After the first immunization, all vaccine recipients but no placebo recipients were found to produce antibodies elicited by the eOD-GT8 60mer vaccine. Those vaccine-induced responses increased after the second vaccination, the researchers wrote.
Another Phase 1 study on this vaccine candidate is underway, said Dr. Julie McElrath, senior vice president and director of the vaccine and infectious disease division at Fred Hutchinson Cancer Center, who was an author of the study.
What is unique about this HIV vaccine candidate is that it was engineered to directly target the production of broadly neutralizing antibodies, said Dr. Timothy Schacker, vice dean for research and program director in HIV medicine at the University of Minnesota Medical School, who was not involved in the research.
“In HIV, when we’ve designed and tested vaccines in the past, they didn’t for whatever reason induce these broadly neutralizing antibodies,” he said. “Call them super antibodies, if you want. The broadly neutralizing antibodies work more efficiently.

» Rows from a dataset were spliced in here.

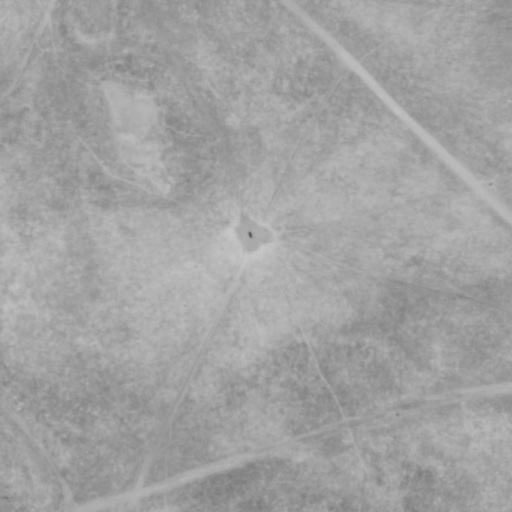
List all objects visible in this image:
road: (397, 114)
road: (6, 259)
quarry: (232, 281)
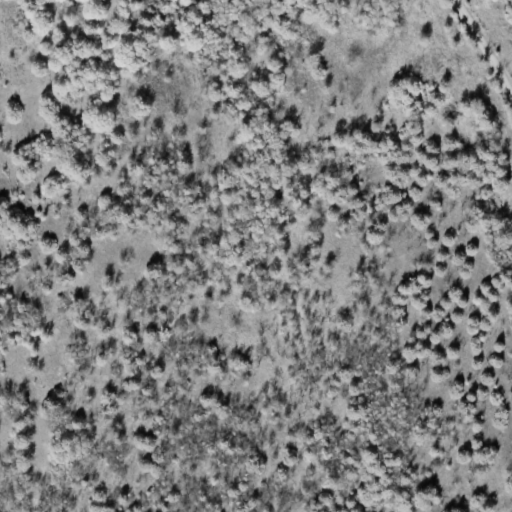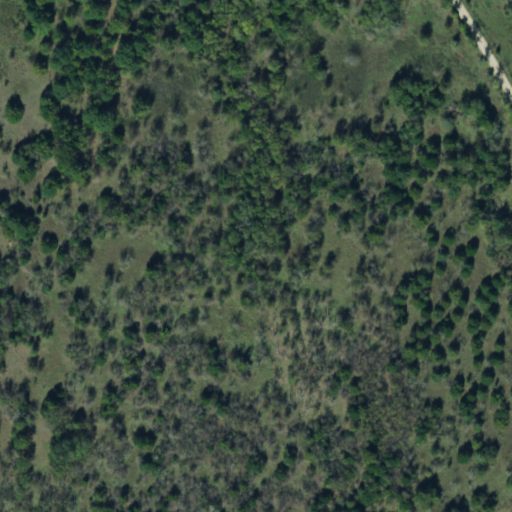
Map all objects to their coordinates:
road: (487, 39)
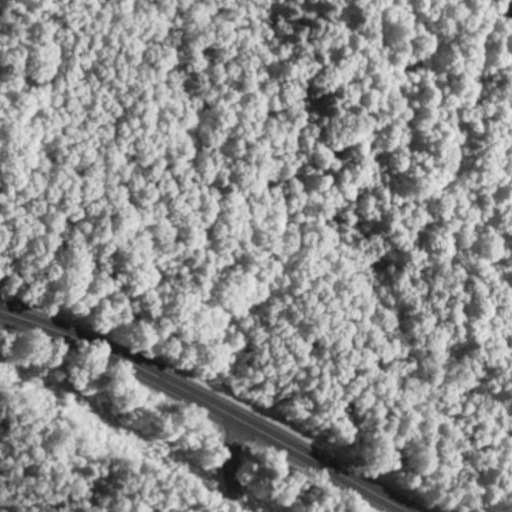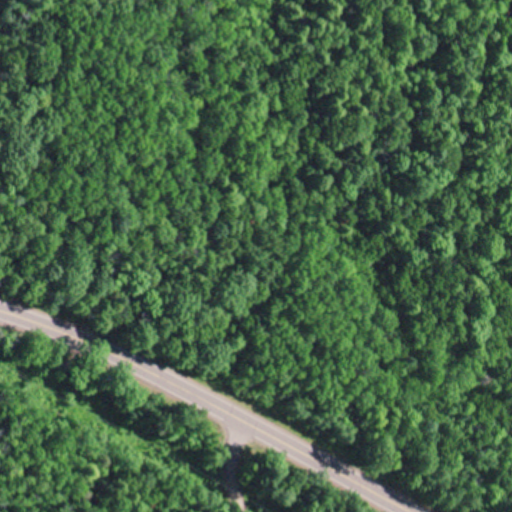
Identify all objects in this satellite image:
road: (206, 405)
road: (244, 466)
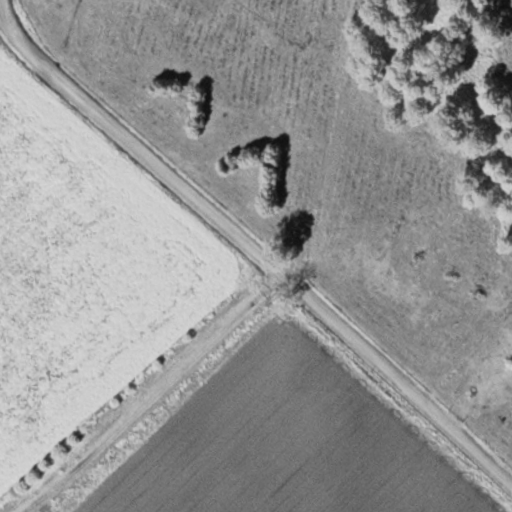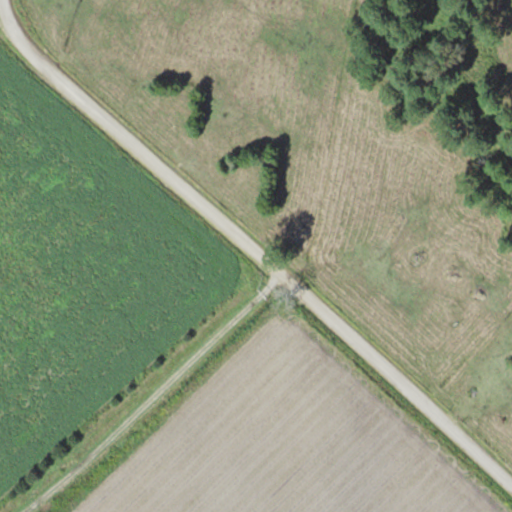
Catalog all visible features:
road: (249, 248)
road: (148, 394)
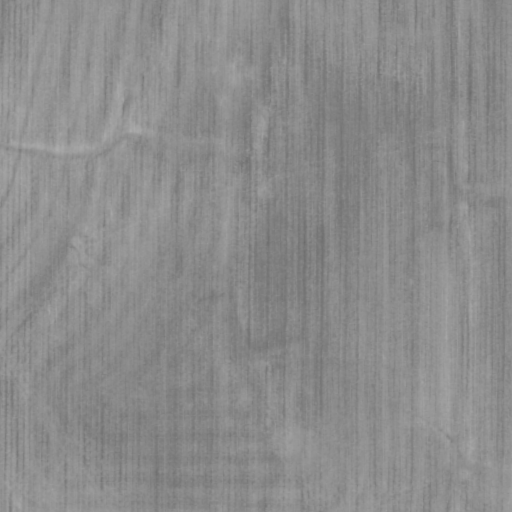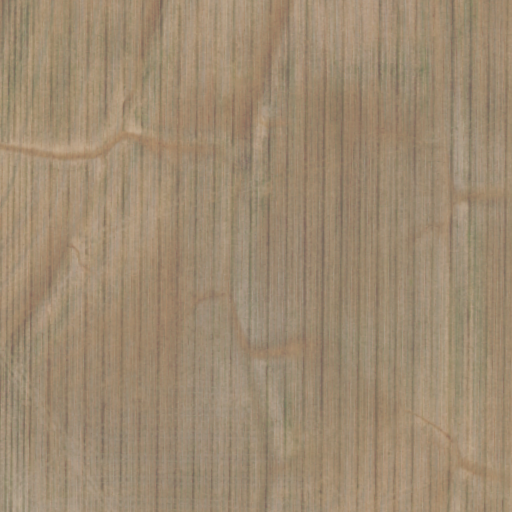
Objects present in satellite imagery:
road: (187, 69)
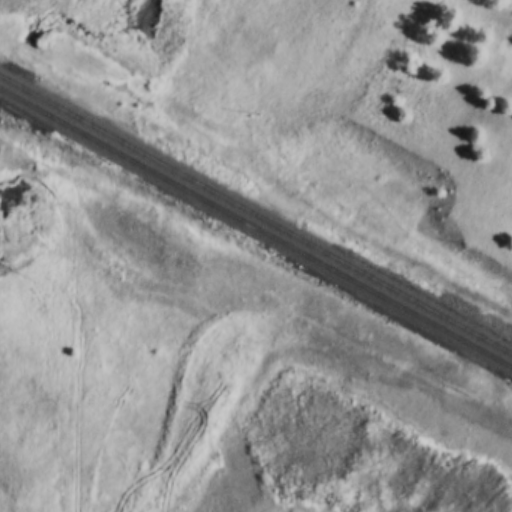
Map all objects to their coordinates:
railway: (256, 216)
railway: (256, 229)
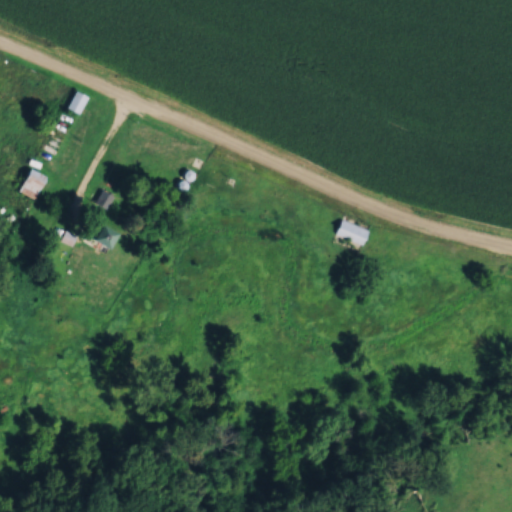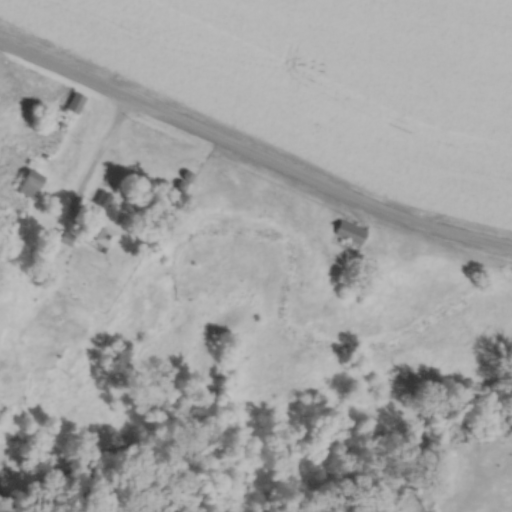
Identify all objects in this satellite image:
building: (73, 101)
road: (252, 156)
road: (92, 160)
building: (181, 181)
building: (29, 183)
building: (102, 199)
building: (348, 230)
building: (100, 236)
building: (64, 237)
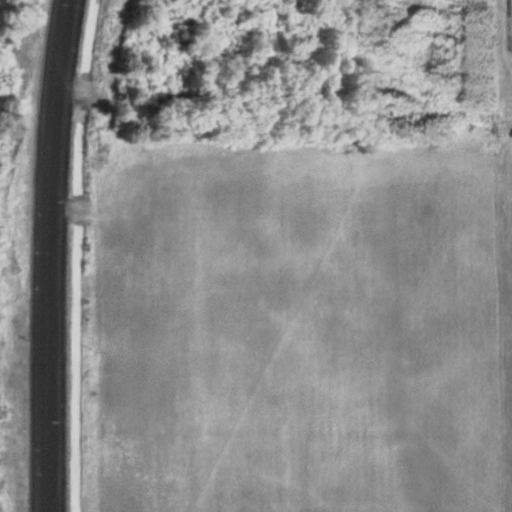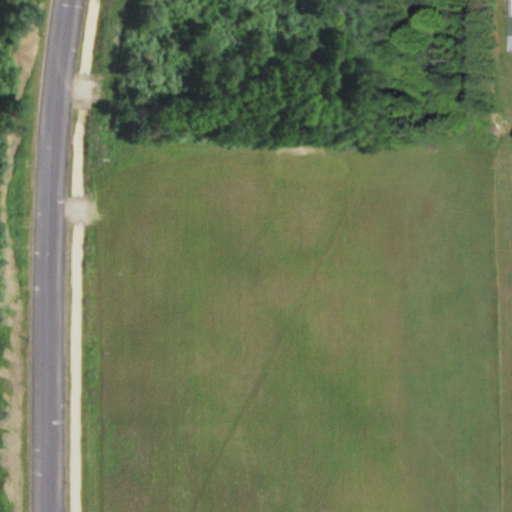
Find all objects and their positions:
road: (46, 255)
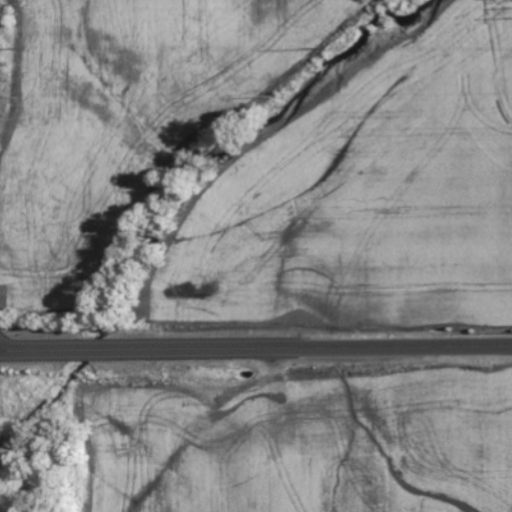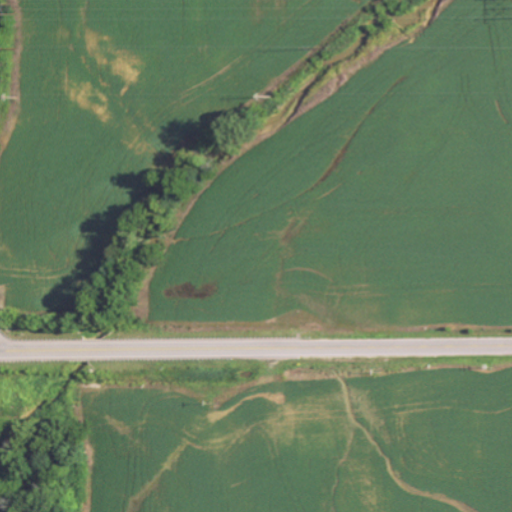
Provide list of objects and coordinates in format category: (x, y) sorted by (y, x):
road: (256, 348)
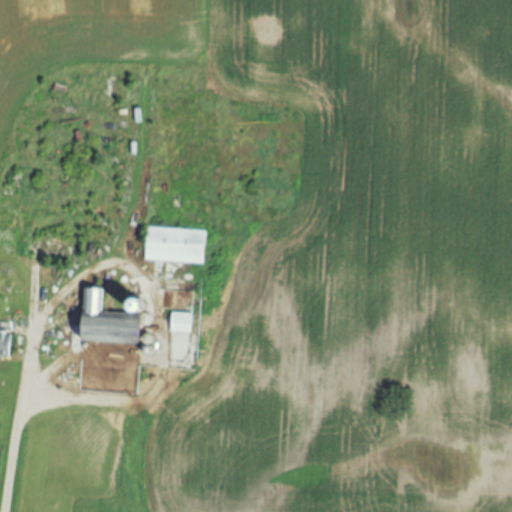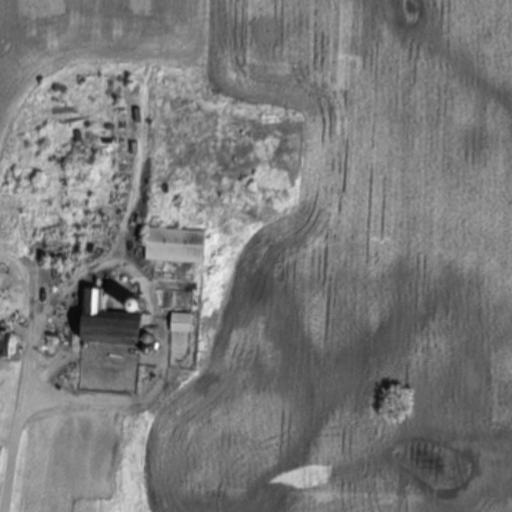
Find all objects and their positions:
building: (174, 246)
building: (172, 247)
building: (105, 324)
building: (180, 324)
building: (100, 325)
building: (178, 325)
building: (5, 342)
building: (3, 344)
road: (17, 427)
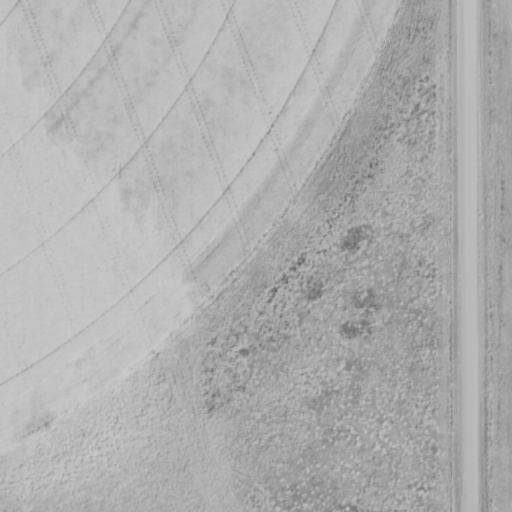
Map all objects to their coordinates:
road: (470, 256)
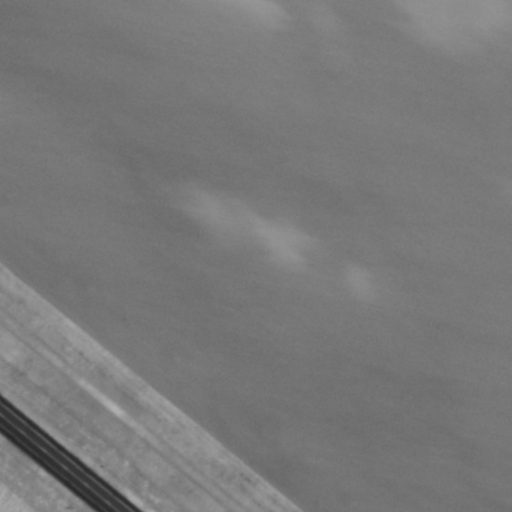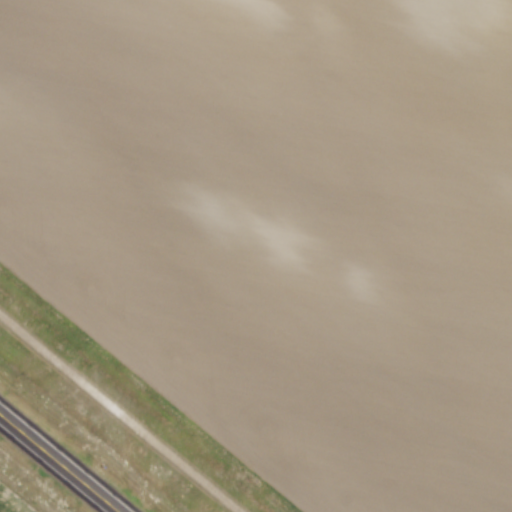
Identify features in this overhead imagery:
road: (122, 411)
road: (60, 462)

They’re better at controlling things.”
By showing that broadly neutralizing antibodies can be induced by a vaccine, this new study could help inform the development of other types of immunizations, not just HIV vaccines, Schacker said.
“The hope is that if you can induce this kind of immunity in people, you can protect them from some of these viruses that we’ve had a very hard time designing vaccines for that are effective,” he said. “So this is an important step forward.”
Although this is “exciting science,” much more work needs to be done before this vaccine may be considered for use in the public, said Dr. Carlos del Rio, co-director of the Center for AIDS Research at Emory University and executive associate dean for Emory School of Medicine at Grady Health System, who was not involved in the new study.
“We know that broadly neutralizing antibodies are a potentially effective strategy to prevent HIV,” del Rio said. “We’re far from using this as a vaccine, but this is very exciting science. … Investing in this kind of research is critically important in not only developing a vaccine for HIV, but if this strategy works, it can be used for other vaccines.”
A ‘key question’
An HIV vaccine will probably need to elicit these broadly neutralizing antibodies, or bnAbs, “which are able to recognize globally diverse HIV strains and can prevent HIV infection. However, triggering bnAbs by vaccination has proven impossible so far. A key challenge is that bnAbs rarely develop, even during infection,” Penny Moore, of the University of the Witwatersrand and the National Institute for Communicable Diseases in South Africa, wrote in an editorial published alongside the new study.